Health & Metrics
Monitor daemon health and track usage metrics.
Health & Metrics
Whisp provides commands to monitor daemon health and track usage statistics.
Health Check
Get a quick overview of daemon status:
whisp healthOutput:
Daemon Health
─────────────
Version: 0.5.0
Uptime: 2d 4h 32m 15s
Provider: openai
Requests: 1,247
Errors: 12
Active: 1 connection
Memory: 24.5 MB
Last Request: 3s agoHealth Fields
| Field | Description |
|---|---|
| Version | Daemon version |
| Uptime | Time since daemon started |
| Provider | Current AI provider |
| Requests | Total requests handled |
| Errors | Failed requests |
| Active | Current concurrent connections |
| Memory | Memory usage (Linux only) |
| Last Request | Time since last activity |
Using Health for Troubleshooting
# Check if daemon is responsive
whisp health
# High error count?
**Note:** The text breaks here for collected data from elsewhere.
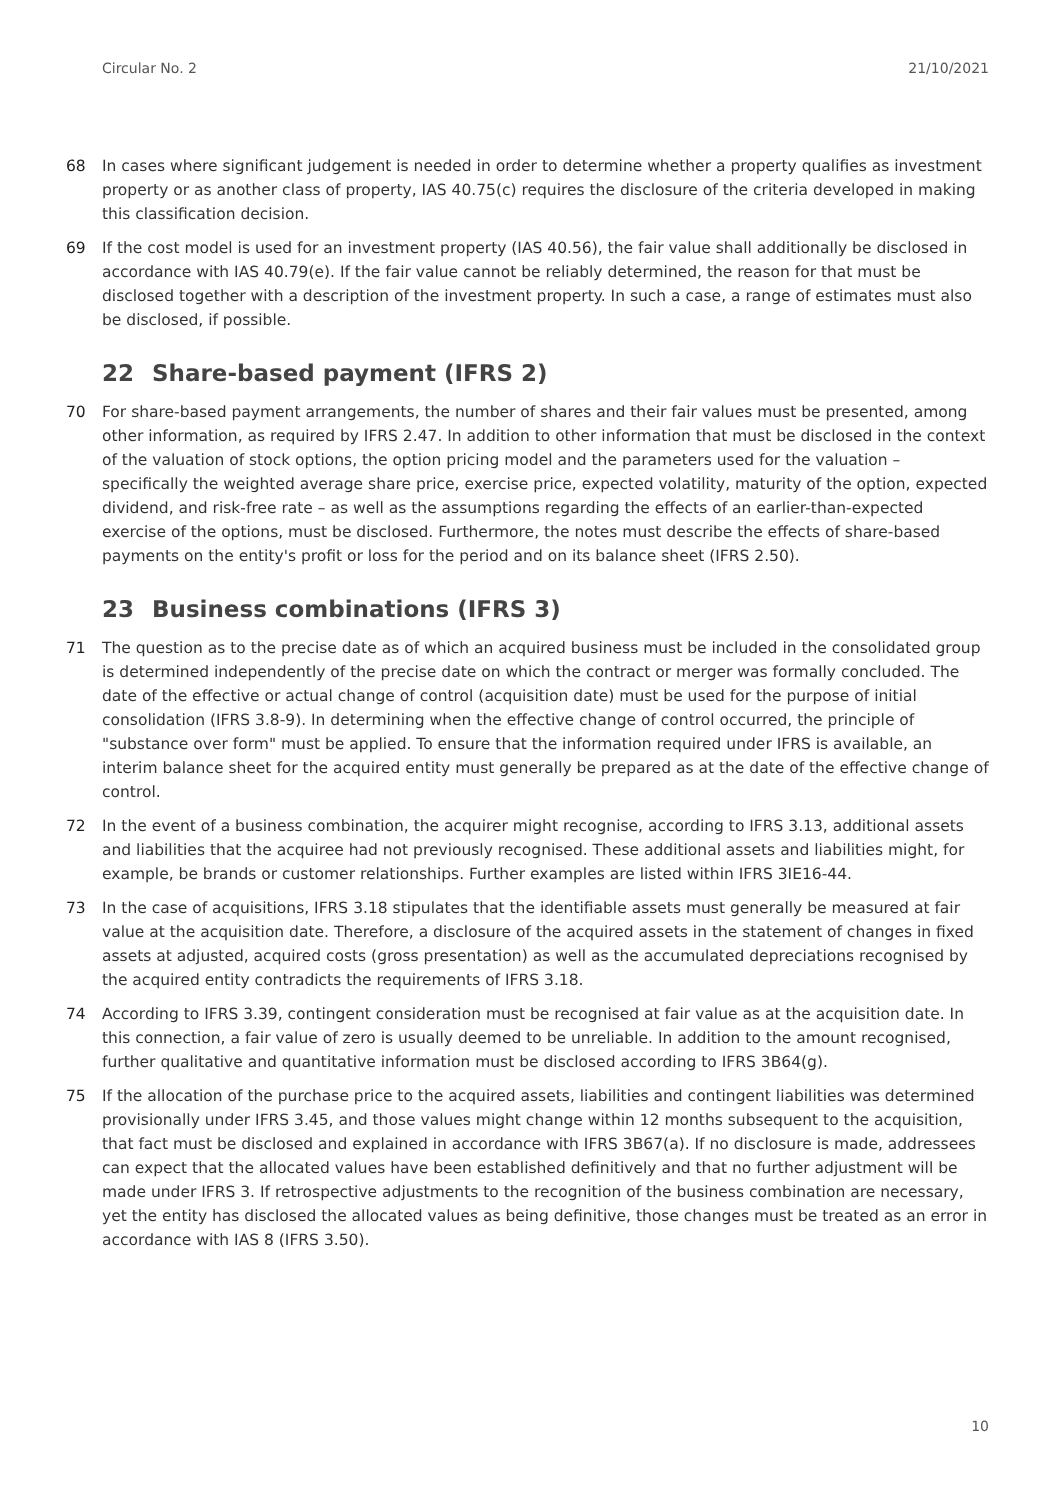Circular No. 2 21/10/2021
68 In cases where significant judgement is needed in order to determine whether a property qualifies as investment property or as another class of property, IAS 40.75(c) requires the disclosure of the criteria developed in making this classification decision.
69 If the cost model is used for an investment property (IAS 40.56), the fair value shall additionally be disclosed in accordance with IAS 40.79(e). If the fair value cannot be reliably determined, the reason for that must be disclosed together with a description of the investment property. In such a case, a range of estimates must also be disclosed, if possible.
22 Share-based payment (IFRS 2)
70 For share-based payment arrangements, the number of shares and their fair values must be presented, among other information, as required by IFRS 2.47. In addition to other information that must be disclosed in the context of the valuation of stock options, the option pricing model and the parameters used for the valuation – specifically the weighted average share price, exercise price, expected volatility, maturity of the option, expected dividend, and risk-free rate – as well as the assumptions regarding the effects of an earlier-than-expected exercise of the options, must be disclosed. Furthermore, the notes must describe the effects of share-based payments on the entity's profit or loss for the period and on its balance sheet (IFRS 2.50).
23 Business combinations (IFRS 3)
71 The question as to the precise date as of which an acquired business must be included in the consolidated group is determined independently of the precise date on which the contract or merger was formally concluded. The date of the effective or actual change of control (acquisition date) must be used for the purpose of initial consolidation (IFRS 3.8-9). In determining when the effective change of control occurred, the principle of "substance over form" must be applied. To ensure that the information required under IFRS is available, an interim balance sheet for the acquired entity must generally be prepared as at the date of the effective change of control.
72 In the event of a business combination, the acquirer might recognise, according to IFRS 3.13, additional assets and liabilities that the acquiree had not previously recognised. These additional assets and liabilities might, for example, be brands or customer relationships. Further examples are listed within IFRS 3IE16-44.
73 In the case of acquisitions, IFRS 3.18 stipulates that the identifiable assets must generally be measured at fair value at the acquisition date. Therefore, a disclosure of the acquired assets in the statement of changes in fixed assets at adjusted, acquired costs (gross presentation) as well as the accumulated depreciations recognised by the acquired entity contradicts the requirements of IFRS 3.18.
74 According to IFRS 3.39, contingent consideration must be recognised at fair value as at the acquisition date. In this connection, a fair value of zero is usually deemed to be unreliable. In addition to the amount recognised, further qualitative and quantitative information must be disclosed according to IFRS 3B64(g).
75 If the allocation of the purchase price to the acquired assets, liabilities and contingent liabilities was determined provisionally under IFRS 3.45, and those values might change within 12 months subsequent to the acquisition, that fact must be disclosed and explained in accordance with IFRS 3B67(a). If no disclosure is made, addressees can expect that the allocated values have been established definitively and that no further adjustment will be made under IFRS 3. If retrospective adjustments to the recognition of the business combination are necessary, yet the entity has disclosed the allocated values as being definitive, those changes must be treated as an error in accordance with IAS 8 (IFRS 3.50).
10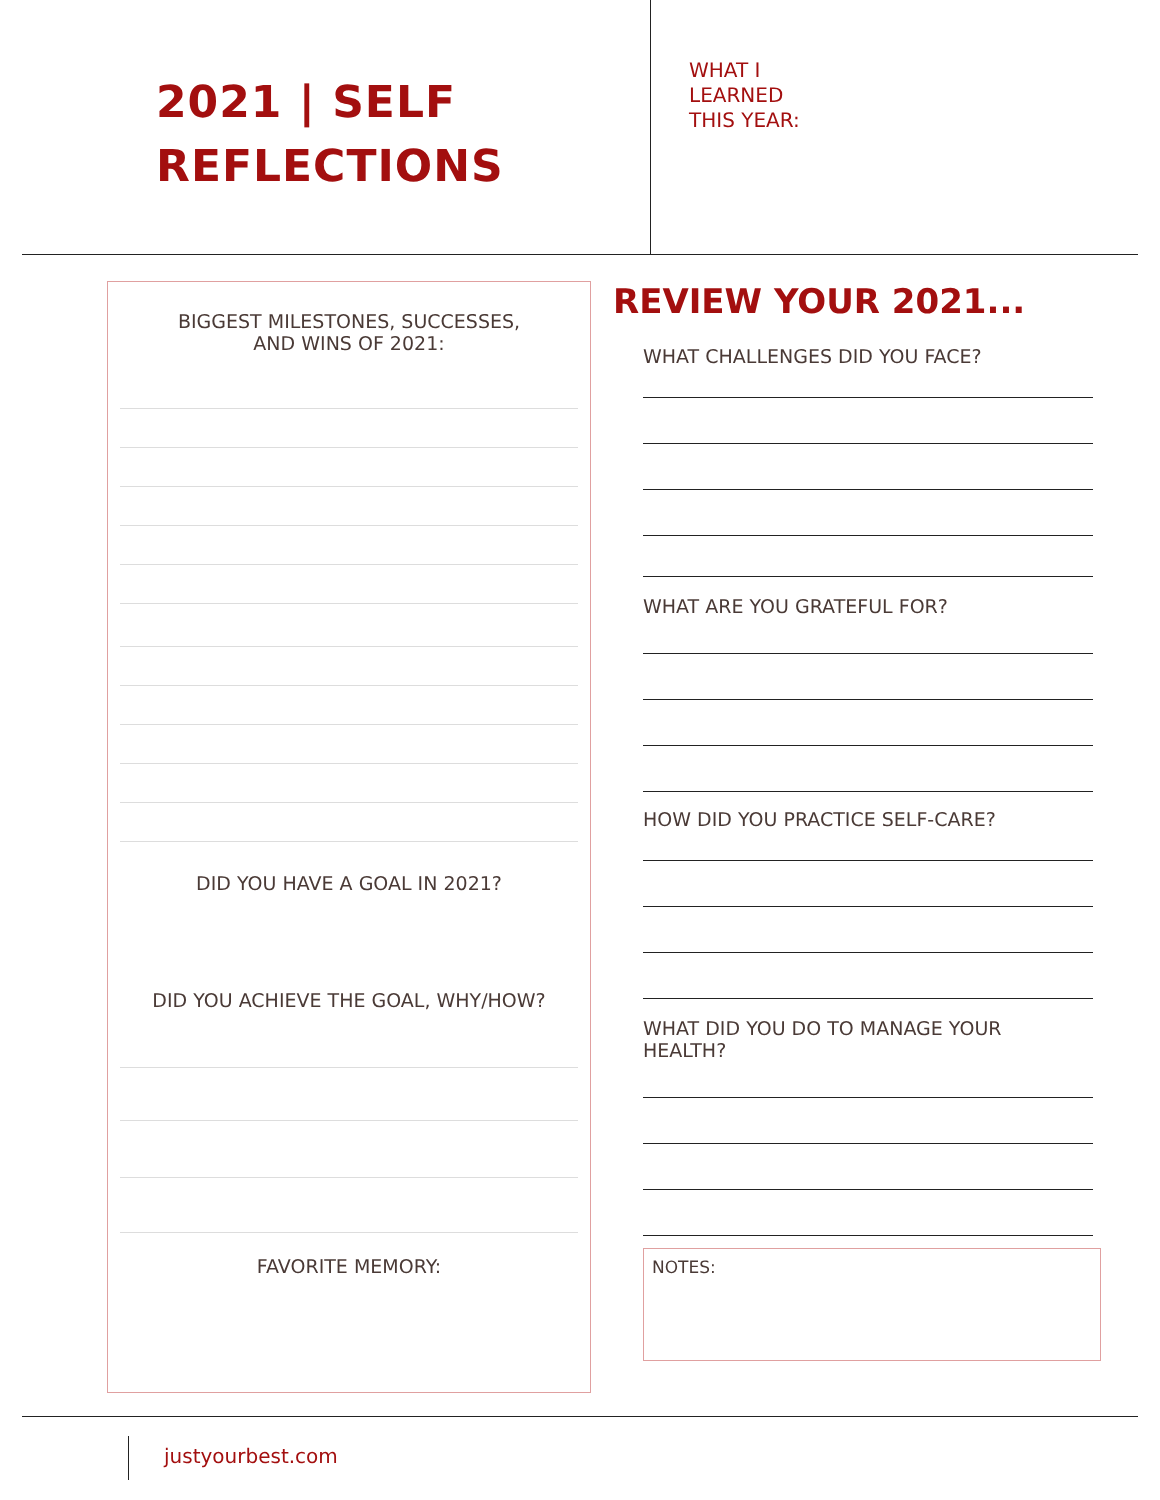2021 | SELF
REFLECTIONS
WHAT I
LEARNED
THIS YEAR:
BIGGEST MILESTONES, SUCCESSES,
AND WINS OF 2021:
DID YOU HAVE A GOAL IN 2021?
DID YOU ACHIEVE THE GOAL, WHY/HOW?
FAVORITE MEMORY:
REVIEW YOUR 2021...
WHAT CHALLENGES DID YOU FACE?
WHAT ARE YOU GRATEFUL FOR?
HOW DID YOU PRACTICE SELF-CARE?
WHAT DID YOU DO TO MANAGE YOUR
HEALTH?
NOTES:
justyourbest.com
Check logs
whisp health | grep Errors
# Memory growing? Consider restart
whisp restartDetailed Metrics
Get comprehensive usage statistics:
whisp metricsOutput:
Whisp Metrics (last week)
─────────────────────────
Performance
Average response: 245ms
P50 response: 180ms
P95 response: 520ms
P99 response: 890ms
Requests/hour: 12.4
Token Usage
Input tokens: 45.2K
Output tokens: 23.1K
Total tokens: 68.3K
Requests by Type
query: 842
explain: 156
error: 89
chat: 72
dryrun: 45
pipe: 34Metrics Fields
Performance:
| Metric | Description |
|---|---|
| Average response | Mean response time |
| P50/P95/P99 | Percentile response times |
| Requests/hour | Request rate |
Token Usage:
| Metric | Description |
|---|---|
| Input tokens | Tokens sent to AI |
| Output tokens | Tokens received from AI |
| Total tokens | Combined usage |
Request Types:
| Type | Description |
|---|---|
| query | Natural language command generation |
| explain | Command explanations (,. cmd) |
| error | Error recovery suggestions |
| chat | Interactive chat messages |
| dryrun | Dry-run analysis (,d cmd) |
| pipe | Piped input processing |
Time Period Filter
Filter metrics by time period:
# Today only
whisp metrics --period day
# Last 7 days (default)
whisp metrics --period week
# Last 30 days
whisp metrics --period month
# All time
whisp metrics --period allJSON Output
Get metrics as JSON for scripts or monitoring:
whisp metrics --json{
"uptime_secs": 186735,
"avg_response_ms": 245,
"p50_response_ms": 180,
"p95_response_ms": 520,
"p99_response_ms": 890,
"requests_per_hour": 12.4,
"total_input_tokens": 45234,
"total_output_tokens": 23156,
"request_type_counts": {
"query": 842,
"explain": 156,
"error": 89,
"chat": 72,
"dryrun": 45,
"pipe": 34
}
}Diagnostic Check
Run comprehensive diagnostics:
whisp doctorOutput:
Whisp Diagnostic Check
──────────────────────
✓ Daemon is running (PID 12345)
✓ Socket exists at /tmp/whisp.sock
✓ Socket is responsive
✓ Configuration is valid
✓ Config file permissions OK (600)
✓ API key configured for openai
✓ Python3 available
✓ netcat (nc) available
All checks passed!Checks Performed
| Check | Description |
|---|---|
| Daemon running | Process exists and PID file valid |
| Socket exists | Unix socket file present |
| Socket responsive | Can communicate with daemon |
| Config valid | TOML syntax correct |
| Config permissions | File not world-readable |
| API key | Key configured for active provider |
| Python3 | Required tool available |
| netcat | Required tool available |
When Checks Fail
✗ Daemon is not running
Hint: Run 'whisp start' to start the daemon⚠ Config file permissions too open (644)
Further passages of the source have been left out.